Il y a encore quelques jours les responsables de l’hôpital de Grand Yoff tiraient la sonnette d’alarme sur la situation critique dans laquelle cette structure se trouve. Et ceci n’est pas un cas isolé, c’est presque tout le secteur sanitaire du pays qui est au bord de l’asphyxie.
Les producteurs d’arachide qui ont une récolte record cette année peinent à écouler leurs graines et entendre dire que l’Etat du Sénégal décaisse 800 millions par jour pour racheter l’arachide peut être surprenant pour ces paysans au bord de la famine.
Pourtant, ces trois secteurs à savoir l’éducation, la santé et l’agriculture constituent le socle du développement économique de notre pays. « La bonne éducation de la jeunesse est le garant le plus sûr de la prospérité d'un État » disait Axel Axenstiem. La santé doit être au cœur de la lutte contre la pauvreté surtout dans notre pays, où les personnes les plus défavorisées accèdent plus difficilement aux soins et tombent plus souvent malades. Le modèle économique de notre agriculture reste dominé par l’arachide et des problèmes de récolte ou une faille dans sa commercialisation risque de faire effondrer tout le secteur.
Nous souhaiterions ainsi voir notre président de la République saisir son bâton de pèlerin et prendre le chemin de l’école pour aller rencontrer les enseignants et ces milliers d’étudiants non orientés ou exclus des universités privées faute du paiement de leur minerval. Le secteur de la santé moribond accueillerait volontiers le président de la République pour soigner ce grand corps malade, incapable de nous garantir des soins de qualité. Le monde rural scrute chaque jour le chemin pour apercevoir les mandataires de la SONACOS, les Chinois ou des acheteurs qui ne viendront pas cette fois-ci avec des bons impayés. Le chemin vers les agriculteurs du basin arachidier où se trouve d’ailleurs actuellement le président de la République, seraient grand ouvert pour lui, par ces producteurs inquiets de pouvoir écouler leur récolte.

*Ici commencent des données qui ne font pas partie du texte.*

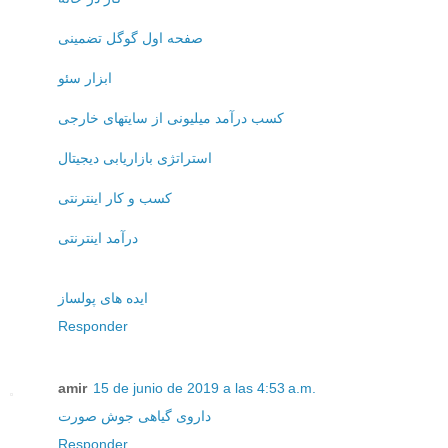
صفحه اول گوگل تضمینی
ابزار سئو
کسب درآمد میلیونی از سایتهای خارجی
استراتژی بازاریابی دیجیتال
کسب و کار اینترنتی
درآمد اینترنتی
ایده های پولساز
Responder
amir
15 de junio de 2019 a las 4:53 a.m.
داروی گیاهی جوش صورت
Responder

Puisque nous aimons toujours prendre exemple sur la France, imaginez le président Macron faire le tour de la France pour aller inaugurer une route réparée de ses nids de poule à Marseille. Je vous rappelle que cette route entre Fatick et Kaolack existait bien avant notre indépendance et s’il y a autant d’inauguration sur cet axe depuis plus de 60 ans, c’est parce qu’il n’a jamais été bien fait. Nous ne disons pas que réparer des routes ou en faire de nouvelles, construire des ponts ou des édifices publics est mauvais, mais déplacer toute la République pour ça nous parait un peu exagéré. Si maintenant c’est pour faire la pré-campagne électorale, c’est anormal, car l’argent du contribuable sénégalais ne devrait pas être utilisé pour la promotion d’un candidat fût-il, le président de la République.
Dans notre laborieuse marche vers le développement, « vers l’émergence du PSE », le président de la République devrait se garder de répéter les mauvaises pratiques de beaucoup de dirigeants en Afrique consistant à du saupoudrage pour endormir les populations ignorantes ou impuissantes face à un appareil d’Etat déconnecté de la réalité, oppressif, pour in-fine devenir dictatorial.
Monsieur le président prenez le chemin vers votre peuple qui vous avait élu en 2012 et sur qui dépend entièrement votre réélection en 2019 et ne cheminez pas uniquement avec vos militants souvent de circonstance, qui partiront dès les premiers échecs, la preuve par les activistes qui étaient prompts à défendre Me Wade mais qui ont quitté le navire dès qu’il avait commencé à prendre eau et dont certains sont avec vous aujourd’hui.